2015-02-27

A Smoking Gun in Oklahoma

(And Another in Alaska)

From an article in The Space Reporter

Recalling Oklahoma Senator Inhofe's antics on the Senate floor yesterday, it seems only fitting that today's news about climate change comes from research performed in Oklahoma (and Alaska). A team led by Dan Feldman put precise measuring equipment in those states, to monitor carbon dioxide levels and the radiation budget -- incoming solar energy, outgoing energy radiated by the earth, and energy reflected, absorbed and emitted by the atmosphere. 

Result: Over the period from 2000 through 2010, carbon dioxide levels increased. Over the same period, energy absorbed by atmospheric carbon dioxide and reradiated back to the surface also increased. The science that predicted this result has now been confirmed.

Of course, we already had it confirmed. This is the same science that has let meteorologists improve their weather forecasting models by incorporating satellite measurements of the vertical profile of atmospheric temperature, based partly on the distribution of carbon dioxide. Everybody likes to gripe about inaccurate forecasts, but we all carry a weather app in our pockets nowadays, and we don't really question tomorrow's forecast very much.

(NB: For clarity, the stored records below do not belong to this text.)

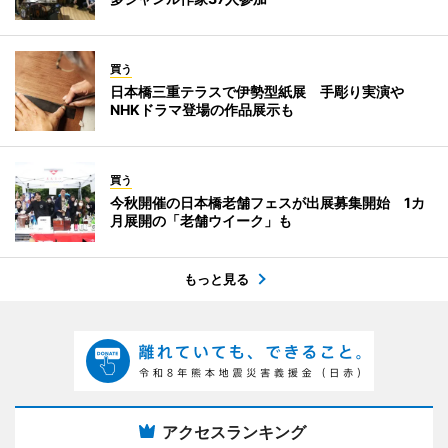
買う
日本橋三重テラスで伊勢型紙展 手彫り実演や
NHKドラマ登場の作品展示も
買う
今秋開催の日本橋老舗フェスが出展募集開始 1カ
月展開の「老舗ウイーク」も
もっと見る
アクセスランキング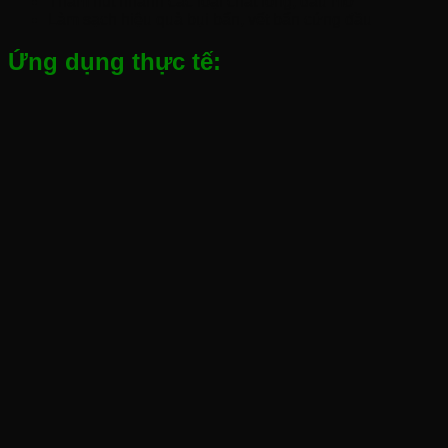
Thấm hút nhanh các loại chất lỏng, dầu mỡ
Làm sạch hiệu quả bụi bẩn, vết bẩn cứng đầu
Ứng dụng thực tế: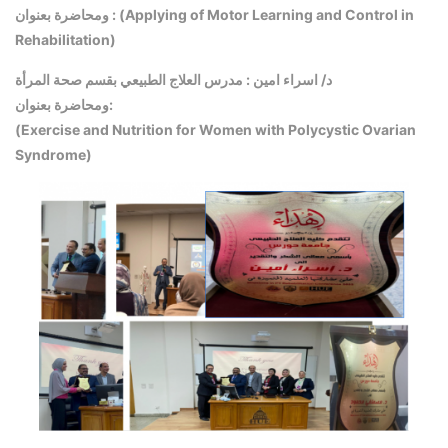
ومحاضرة بعنوان : (Applying of Motor Learning and Control in
Rehabilitation)
د/ اسراء امين : مدرس العلاج الطبيعي بقسم صحة المرأة
ومحاضرة بعنوان:
(Exercise and Nutrition for Women with Polycystic Ovarian
Syndrome)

Forecasting has improved, in no small part due to the science of radiative transfer in the atmosphere -- the same science that says that increasing levels of carbon dioxide in the atmosphere leads to a greenhouse effect and global warming.

The article quotes Feldman as saying, "This is clear observational evidence that when we add carbon dioxide to the atmosphere, it will push the system to a warmer place."

Take that, Senator Inhofe (and please drop your silly snowball)!